Ketraco Managing Director Fernandes Barasa described the project as challenging, citing the loose volcanic soils and fissures along the route where the transmission lines and substations are.

“The cavities and fault lines run across the entire substation area, some deep to upwards of three metres. It has been a challenging project for us. It called for design and construction of a concrete raft,” said Barasa.

With all the infrastructure set, all eyes are now on the IPPs who to date are yet to set up power plants at the crater.

Sosian Energy, for instance, confirms that they had completed designs for their power plants and signed contacts with the relevant agencies.

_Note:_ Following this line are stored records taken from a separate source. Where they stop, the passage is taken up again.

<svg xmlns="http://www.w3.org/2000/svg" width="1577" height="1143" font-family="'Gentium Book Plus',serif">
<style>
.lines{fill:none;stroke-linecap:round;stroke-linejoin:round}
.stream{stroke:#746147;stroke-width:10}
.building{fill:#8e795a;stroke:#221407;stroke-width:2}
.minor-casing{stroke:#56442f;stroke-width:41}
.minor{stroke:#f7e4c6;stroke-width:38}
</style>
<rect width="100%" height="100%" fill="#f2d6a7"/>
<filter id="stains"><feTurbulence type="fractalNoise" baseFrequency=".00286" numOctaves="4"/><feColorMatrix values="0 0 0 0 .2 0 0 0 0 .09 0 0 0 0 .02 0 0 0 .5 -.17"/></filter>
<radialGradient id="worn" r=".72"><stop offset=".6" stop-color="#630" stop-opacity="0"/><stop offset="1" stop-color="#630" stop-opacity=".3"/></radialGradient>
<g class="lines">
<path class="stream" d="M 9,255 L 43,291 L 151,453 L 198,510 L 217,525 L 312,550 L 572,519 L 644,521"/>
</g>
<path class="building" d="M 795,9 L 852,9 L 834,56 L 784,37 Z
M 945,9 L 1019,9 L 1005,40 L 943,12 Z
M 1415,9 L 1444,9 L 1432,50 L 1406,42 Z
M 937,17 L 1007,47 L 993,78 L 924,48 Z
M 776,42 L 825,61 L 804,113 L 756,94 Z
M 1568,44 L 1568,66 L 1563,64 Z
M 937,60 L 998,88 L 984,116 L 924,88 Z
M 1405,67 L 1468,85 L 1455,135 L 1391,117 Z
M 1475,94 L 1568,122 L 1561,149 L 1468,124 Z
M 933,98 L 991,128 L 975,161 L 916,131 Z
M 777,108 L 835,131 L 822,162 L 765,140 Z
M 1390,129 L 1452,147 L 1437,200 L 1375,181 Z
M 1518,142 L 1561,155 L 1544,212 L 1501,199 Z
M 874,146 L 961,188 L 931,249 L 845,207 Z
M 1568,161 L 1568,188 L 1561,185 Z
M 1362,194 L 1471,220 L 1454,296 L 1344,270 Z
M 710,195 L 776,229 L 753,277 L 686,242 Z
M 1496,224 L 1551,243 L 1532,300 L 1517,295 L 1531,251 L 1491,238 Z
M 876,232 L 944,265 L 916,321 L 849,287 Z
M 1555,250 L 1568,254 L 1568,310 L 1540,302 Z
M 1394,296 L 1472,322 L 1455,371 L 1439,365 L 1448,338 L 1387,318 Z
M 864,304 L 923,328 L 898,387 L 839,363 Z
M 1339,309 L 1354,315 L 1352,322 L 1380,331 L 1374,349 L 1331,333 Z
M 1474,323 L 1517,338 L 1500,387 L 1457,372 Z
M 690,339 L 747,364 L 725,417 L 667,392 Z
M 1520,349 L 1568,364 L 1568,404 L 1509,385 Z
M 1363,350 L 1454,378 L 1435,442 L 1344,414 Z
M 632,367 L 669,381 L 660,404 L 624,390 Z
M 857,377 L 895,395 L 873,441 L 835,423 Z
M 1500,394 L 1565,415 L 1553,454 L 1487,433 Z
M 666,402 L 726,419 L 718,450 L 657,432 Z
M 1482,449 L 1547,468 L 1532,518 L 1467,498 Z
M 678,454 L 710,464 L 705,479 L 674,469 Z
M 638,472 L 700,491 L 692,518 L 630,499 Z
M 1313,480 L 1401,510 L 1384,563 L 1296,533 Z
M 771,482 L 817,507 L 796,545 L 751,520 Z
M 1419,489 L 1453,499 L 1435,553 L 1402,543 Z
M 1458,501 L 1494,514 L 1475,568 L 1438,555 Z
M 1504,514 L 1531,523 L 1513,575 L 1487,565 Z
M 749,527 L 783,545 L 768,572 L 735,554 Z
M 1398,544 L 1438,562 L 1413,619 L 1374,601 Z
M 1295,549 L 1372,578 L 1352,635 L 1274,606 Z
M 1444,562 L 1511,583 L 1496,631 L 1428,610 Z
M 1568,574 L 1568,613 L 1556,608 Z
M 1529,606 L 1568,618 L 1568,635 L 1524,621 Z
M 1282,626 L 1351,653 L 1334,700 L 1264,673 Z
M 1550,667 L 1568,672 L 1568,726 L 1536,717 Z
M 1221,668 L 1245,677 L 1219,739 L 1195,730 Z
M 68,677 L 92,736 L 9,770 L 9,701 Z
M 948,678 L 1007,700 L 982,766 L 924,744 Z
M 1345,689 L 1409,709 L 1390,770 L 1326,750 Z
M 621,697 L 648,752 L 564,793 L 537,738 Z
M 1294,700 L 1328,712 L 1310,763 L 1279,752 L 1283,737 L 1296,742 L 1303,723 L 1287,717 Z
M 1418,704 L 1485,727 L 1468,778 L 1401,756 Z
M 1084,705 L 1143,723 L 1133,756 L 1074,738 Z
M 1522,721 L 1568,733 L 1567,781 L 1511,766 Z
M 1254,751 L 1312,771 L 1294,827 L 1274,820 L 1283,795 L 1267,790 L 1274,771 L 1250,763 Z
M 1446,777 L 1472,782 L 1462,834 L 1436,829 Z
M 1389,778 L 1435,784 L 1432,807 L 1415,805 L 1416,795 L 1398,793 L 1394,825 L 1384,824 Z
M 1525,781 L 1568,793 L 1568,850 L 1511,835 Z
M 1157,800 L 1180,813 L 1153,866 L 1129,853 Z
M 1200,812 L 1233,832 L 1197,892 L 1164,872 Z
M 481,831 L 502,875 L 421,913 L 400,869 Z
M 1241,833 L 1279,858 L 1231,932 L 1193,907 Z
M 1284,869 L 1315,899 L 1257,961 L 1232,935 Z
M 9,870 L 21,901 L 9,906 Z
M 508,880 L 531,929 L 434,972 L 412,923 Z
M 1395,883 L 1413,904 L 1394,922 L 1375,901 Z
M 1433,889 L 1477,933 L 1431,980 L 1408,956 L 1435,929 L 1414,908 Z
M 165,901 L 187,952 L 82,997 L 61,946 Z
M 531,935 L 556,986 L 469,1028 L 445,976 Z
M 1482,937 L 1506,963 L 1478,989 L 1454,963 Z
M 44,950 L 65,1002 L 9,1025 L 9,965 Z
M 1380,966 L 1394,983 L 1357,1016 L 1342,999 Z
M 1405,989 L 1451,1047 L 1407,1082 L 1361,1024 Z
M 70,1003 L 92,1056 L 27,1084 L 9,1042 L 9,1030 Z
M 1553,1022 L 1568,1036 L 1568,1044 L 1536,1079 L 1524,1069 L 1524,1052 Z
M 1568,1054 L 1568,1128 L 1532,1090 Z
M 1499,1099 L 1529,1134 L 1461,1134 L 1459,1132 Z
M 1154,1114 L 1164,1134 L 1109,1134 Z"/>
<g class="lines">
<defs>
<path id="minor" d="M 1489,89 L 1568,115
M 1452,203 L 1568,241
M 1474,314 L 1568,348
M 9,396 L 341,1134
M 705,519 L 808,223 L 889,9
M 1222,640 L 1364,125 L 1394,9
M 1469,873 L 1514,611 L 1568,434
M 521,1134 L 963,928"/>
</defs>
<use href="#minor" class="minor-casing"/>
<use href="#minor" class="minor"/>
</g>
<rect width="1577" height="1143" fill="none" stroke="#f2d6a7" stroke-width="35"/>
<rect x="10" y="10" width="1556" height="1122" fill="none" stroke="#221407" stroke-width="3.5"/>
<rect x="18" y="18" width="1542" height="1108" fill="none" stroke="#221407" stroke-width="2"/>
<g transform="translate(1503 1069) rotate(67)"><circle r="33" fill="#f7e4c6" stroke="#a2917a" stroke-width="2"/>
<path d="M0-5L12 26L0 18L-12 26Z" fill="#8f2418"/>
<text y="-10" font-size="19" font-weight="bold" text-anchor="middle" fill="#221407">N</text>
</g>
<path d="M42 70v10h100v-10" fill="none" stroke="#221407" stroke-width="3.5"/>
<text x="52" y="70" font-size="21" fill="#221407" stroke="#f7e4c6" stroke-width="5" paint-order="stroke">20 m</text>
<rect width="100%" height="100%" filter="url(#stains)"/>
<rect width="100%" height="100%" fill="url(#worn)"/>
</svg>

“The power plant shall consist of various components; buildings, turbines and generators, pumps, condensers, gas removal system, cooling tower, electrical and control system and other balance of system elements,” the company indicates on its website.

“All the necessary permits and contractual documentation has been issued. Sosian Energy has signed an EPC and O and M Contract with Kaishan Group,” the company adds.

Othieno has, however, revealed that GDC was in the process of finalising financial commitments with the IPPs for them to commence setting up power plants.

“We participated in and facilitated the process of financial closure for Quantum Power East Africa and Sosian Energy to enable them commence construction of a 35MW power plant, each at Menengai. Efforts are underway to facilitate OrPower 22 towards achieving financial close,” said Othieno.

Two years into steam exploration in Silali, Baringo County, GDC in September 2019 announced success after the company struck steam at Paka fields and continued to Korosi area where in mid-January this year they commenced the drilling of a second well.

At the Silali project, the company is targeting to tap at least 300MW in the first phase with the support of German development bank-Kfw, Geothermal Risk Mitigation Fund, Jica and United Nations Environment Programme.

The company estimates that the three sites have the potential of generating 3,000MW upon completion.